New musical explores the what-ifs that surround the life of Canada’s fourth prime minister.

Written by Mark Collin Reid

Posted June 30, 2021

Some say he could have become one of Canada’s best prime ministers. Sadly, the life of Sir John Thompson was cut short — he died of a heart attack at Windsor Castle in England, in the presence of Queen Victoria, no less.

Now the Nova Scotian politician’s story is being set to song in a new musical scripted by a former newspaper journalist. Titled The Great Might-Have-Been: A Musical about a Lost Canadian Opportunity, it was written by David Ellis Heyman with music by Steve Barker.

The lost opportunity mentioned in the title relates to the plan by Thompson, Canada’s fourth prime minister, to grant Canadian women the vote in the 1890s — more than two decades before women’s suffrage actually came into effect. Heyman, who lives in Victoria, said the idea for the musical came from a friend of his wife. She “knew I was a history buff,” Heyman said, “and asked me if I had a story for a Canadian version of Hamilton,” the popular Broadway musical about American founding father Alexander Hamilton. “I immediately thought of Sir John Thompson and his all-too-short term as prime minister from 1892 to 1894.”

Thompson served as premier of Nova Scotia in 1882 before being elected to the House of Commons, where he served as minister of justice in Sir John A. Macdonald’s Conservative government.

Thompson held progressive views on women’s suffrage and, upon taking office as prime minister, found a common purpose with Ishbel Marie Marjoribanks Hamilton-Gordon, Lady Aberdeen, the wife of Governor General John Campbell Hamilton-Gordon.

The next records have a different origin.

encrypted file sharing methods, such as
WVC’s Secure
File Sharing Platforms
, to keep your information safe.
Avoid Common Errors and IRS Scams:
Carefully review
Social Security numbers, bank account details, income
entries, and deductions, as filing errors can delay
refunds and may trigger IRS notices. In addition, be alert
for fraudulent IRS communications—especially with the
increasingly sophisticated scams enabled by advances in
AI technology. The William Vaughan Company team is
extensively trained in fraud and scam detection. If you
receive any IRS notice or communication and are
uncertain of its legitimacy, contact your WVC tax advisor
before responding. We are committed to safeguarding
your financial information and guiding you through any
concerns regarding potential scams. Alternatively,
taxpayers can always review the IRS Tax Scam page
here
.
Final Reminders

Lady Aberdeen was an advocate of women’s suffrage and urged Thompson to grant women the right to vote. The prime minister was poised to bring a women’s suffrage bill to Parliament but died before it could be introduced.

“As it was,” Heyman said, “the vote was half-heartedly introduced by Thompson’s successor, Mackenzie Bowell, and was soundly voted down, in no small part due to an anti-suffrage speech by Liberal leader Sir Wilfrid Laurier.”

The musical’s cast of characters includes Thompson, Lady Aberdeen, Laurier, Sir John Abbott (Thompson’s predecessor as prime minister), and Thompson’s wife, Annie. It will debut at the Nanaimo Fringe Festival in Nanaimo, B.C., and will run from August 12 to 22. Actress Shauna Solomon, the friend who inspired the musical, will play Lady Aberdeen.

Heyman, a former newspaper reporter, said Thompson’s life is an intriguing what-if story. “Many feel that, if he’d served his full term, he might well have ranked with our greatest prime ministers and might even have supplanted Sir Wilfrid Laurier as our first great twentieth-century leader.”